Records to use:
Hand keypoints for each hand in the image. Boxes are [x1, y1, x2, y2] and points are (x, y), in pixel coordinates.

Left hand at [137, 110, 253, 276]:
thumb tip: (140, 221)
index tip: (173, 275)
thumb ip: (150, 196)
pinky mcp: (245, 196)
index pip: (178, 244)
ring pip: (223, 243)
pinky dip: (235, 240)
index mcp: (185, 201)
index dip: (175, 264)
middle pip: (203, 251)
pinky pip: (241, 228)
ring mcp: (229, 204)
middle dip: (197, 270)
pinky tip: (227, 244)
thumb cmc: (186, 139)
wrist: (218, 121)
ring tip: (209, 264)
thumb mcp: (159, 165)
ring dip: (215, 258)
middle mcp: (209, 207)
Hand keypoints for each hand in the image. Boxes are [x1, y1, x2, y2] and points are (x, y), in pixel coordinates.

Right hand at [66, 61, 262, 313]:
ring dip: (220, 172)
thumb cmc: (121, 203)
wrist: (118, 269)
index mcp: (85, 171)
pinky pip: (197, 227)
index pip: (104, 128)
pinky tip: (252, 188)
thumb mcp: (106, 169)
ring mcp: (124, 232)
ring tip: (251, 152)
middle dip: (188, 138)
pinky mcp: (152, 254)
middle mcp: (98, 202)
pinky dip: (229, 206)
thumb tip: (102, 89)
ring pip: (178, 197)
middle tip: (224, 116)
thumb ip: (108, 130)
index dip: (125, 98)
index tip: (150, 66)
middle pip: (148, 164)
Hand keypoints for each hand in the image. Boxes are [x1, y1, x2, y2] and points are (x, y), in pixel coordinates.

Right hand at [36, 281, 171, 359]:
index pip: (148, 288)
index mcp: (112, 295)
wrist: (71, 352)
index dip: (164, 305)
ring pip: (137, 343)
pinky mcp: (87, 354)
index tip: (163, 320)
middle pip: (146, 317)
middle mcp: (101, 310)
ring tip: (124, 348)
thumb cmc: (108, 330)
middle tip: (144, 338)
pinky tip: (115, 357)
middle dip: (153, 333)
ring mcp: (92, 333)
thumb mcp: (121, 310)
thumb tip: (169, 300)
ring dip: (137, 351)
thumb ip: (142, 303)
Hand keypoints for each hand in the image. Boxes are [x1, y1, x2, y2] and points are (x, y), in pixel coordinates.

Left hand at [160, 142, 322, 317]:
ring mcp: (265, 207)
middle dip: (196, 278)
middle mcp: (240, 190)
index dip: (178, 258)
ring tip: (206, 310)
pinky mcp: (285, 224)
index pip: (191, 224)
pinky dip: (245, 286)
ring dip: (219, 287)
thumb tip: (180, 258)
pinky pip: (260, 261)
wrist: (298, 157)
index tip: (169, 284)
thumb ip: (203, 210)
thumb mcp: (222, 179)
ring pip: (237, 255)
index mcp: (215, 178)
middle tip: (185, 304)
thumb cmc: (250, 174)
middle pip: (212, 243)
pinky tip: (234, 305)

---

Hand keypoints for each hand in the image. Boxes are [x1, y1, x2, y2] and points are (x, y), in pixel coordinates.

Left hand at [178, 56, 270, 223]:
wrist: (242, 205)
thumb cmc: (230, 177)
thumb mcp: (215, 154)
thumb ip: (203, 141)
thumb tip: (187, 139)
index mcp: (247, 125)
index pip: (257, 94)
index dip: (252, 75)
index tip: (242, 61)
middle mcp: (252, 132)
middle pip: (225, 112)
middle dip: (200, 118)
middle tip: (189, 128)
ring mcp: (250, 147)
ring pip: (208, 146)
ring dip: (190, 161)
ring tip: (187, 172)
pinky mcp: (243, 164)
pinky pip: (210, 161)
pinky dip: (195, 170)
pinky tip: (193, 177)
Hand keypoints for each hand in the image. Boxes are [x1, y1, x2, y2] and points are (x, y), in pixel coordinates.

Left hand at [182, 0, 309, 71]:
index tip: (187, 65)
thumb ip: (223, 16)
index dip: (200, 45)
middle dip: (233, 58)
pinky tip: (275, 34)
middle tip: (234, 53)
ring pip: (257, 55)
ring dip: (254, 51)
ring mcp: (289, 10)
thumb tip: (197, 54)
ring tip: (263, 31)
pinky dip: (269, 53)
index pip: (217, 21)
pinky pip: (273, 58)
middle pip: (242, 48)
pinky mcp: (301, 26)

--

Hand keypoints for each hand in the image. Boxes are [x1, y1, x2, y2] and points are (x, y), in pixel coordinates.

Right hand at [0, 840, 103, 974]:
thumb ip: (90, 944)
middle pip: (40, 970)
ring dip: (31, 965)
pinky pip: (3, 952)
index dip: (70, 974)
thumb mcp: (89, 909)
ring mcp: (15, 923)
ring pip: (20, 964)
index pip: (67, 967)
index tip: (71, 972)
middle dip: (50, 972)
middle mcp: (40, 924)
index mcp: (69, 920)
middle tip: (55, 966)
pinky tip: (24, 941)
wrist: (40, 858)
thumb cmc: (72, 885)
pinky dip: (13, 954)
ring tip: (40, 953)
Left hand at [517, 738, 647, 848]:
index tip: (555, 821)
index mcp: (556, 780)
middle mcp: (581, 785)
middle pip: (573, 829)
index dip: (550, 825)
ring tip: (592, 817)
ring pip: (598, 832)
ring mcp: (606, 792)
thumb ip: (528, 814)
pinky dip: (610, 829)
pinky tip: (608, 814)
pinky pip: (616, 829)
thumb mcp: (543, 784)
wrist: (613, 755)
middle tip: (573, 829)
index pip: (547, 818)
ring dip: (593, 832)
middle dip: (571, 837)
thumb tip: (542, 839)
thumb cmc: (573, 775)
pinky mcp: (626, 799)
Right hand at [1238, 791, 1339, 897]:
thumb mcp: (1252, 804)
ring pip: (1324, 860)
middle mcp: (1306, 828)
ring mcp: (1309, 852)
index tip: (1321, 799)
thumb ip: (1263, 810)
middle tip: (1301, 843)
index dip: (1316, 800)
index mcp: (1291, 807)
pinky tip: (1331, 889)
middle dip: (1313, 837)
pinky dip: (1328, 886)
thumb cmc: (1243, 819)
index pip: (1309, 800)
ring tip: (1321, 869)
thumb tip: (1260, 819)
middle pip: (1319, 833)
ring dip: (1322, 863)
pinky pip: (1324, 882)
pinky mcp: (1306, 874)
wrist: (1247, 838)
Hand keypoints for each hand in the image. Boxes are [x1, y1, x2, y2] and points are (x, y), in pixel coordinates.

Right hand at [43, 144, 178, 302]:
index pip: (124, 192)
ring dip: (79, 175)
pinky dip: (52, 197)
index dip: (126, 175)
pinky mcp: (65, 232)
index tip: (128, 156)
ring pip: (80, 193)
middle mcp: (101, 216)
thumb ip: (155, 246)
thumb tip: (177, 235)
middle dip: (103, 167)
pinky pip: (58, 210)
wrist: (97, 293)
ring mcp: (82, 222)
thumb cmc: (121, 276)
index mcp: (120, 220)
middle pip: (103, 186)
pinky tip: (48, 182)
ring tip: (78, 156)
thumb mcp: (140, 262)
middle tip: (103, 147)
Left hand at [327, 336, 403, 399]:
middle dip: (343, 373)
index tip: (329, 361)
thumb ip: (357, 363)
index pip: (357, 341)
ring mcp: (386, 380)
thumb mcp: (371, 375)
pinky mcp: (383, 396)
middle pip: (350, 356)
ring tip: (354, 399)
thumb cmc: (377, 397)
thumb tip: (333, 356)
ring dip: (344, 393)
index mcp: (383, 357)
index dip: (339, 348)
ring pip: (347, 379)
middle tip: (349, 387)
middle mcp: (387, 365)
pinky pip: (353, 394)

Your task:
Given the data above, transcribe exactly the lines from the one containing "index tip: (555, 821)" down to the one containing "thumb mcp: (371, 375)", and no others.

Answer to this problem:
index tip: (555, 821)
index mcp: (556, 780)
middle mcp: (581, 785)
middle pip: (573, 829)
index dip: (550, 825)
ring tip: (592, 817)
ring pip: (598, 832)
ring mcp: (606, 792)
thumb ip: (528, 814)
pinky dip: (610, 829)
pinky tip: (608, 814)
pinky pip: (616, 829)
thumb mcp: (543, 784)
wrist: (613, 755)
middle tip: (573, 829)
index pip: (547, 818)
ring dip: (593, 832)
middle dip: (571, 837)
thumb tip: (542, 839)
thumb cmc: (573, 775)
pinky mcp: (626, 799)
Right hand at [1238, 791, 1339, 897]:
thumb mcp: (1252, 804)
ring pip: (1324, 860)
middle mcp: (1306, 828)
ring mcp: (1309, 852)
index tip: (1321, 799)
thumb ip: (1263, 810)
middle tip: (1301, 843)
index dip: (1316, 800)
index mcp: (1291, 807)
pinky tip: (1331, 889)
middle dip: (1313, 837)
pinky dip: (1328, 886)
thumb cmc: (1243, 819)
index pip: (1309, 800)
ring tip: (1321, 869)
thumb tip: (1260, 819)
middle pip: (1319, 833)
ring dip: (1322, 863)
pinky pip: (1324, 882)
pinky mcp: (1306, 874)
wrist: (1247, 838)
Hand keypoints for each hand in the image. Boxes are [x1, y1, x2, y2] and points are (x, y), in pixel coordinates.

Right hand at [43, 144, 178, 302]:
index pip: (124, 192)
ring dip: (79, 175)
pinky dip: (52, 197)
index dip: (126, 175)
pinky mcp: (65, 232)
index tip: (128, 156)
ring pip: (80, 193)
middle mcp: (101, 216)
thumb ip: (155, 246)
thumb tip: (177, 235)
middle dip: (103, 167)
pinky pip: (58, 210)
wrist: (97, 293)
ring mcp: (82, 222)
thumb cmc: (121, 276)
index mcp: (120, 220)
middle pip: (103, 186)
pinky tip: (48, 182)
ring tip: (78, 156)
thumb mcp: (140, 262)
middle tip: (103, 147)
Left hand at [327, 336, 403, 399]:
middle dip: (343, 373)
index tip: (329, 361)
thumb ip: (357, 363)
index pip: (357, 341)
ring mcp: (386, 380)
thumb mcp: (371, 375)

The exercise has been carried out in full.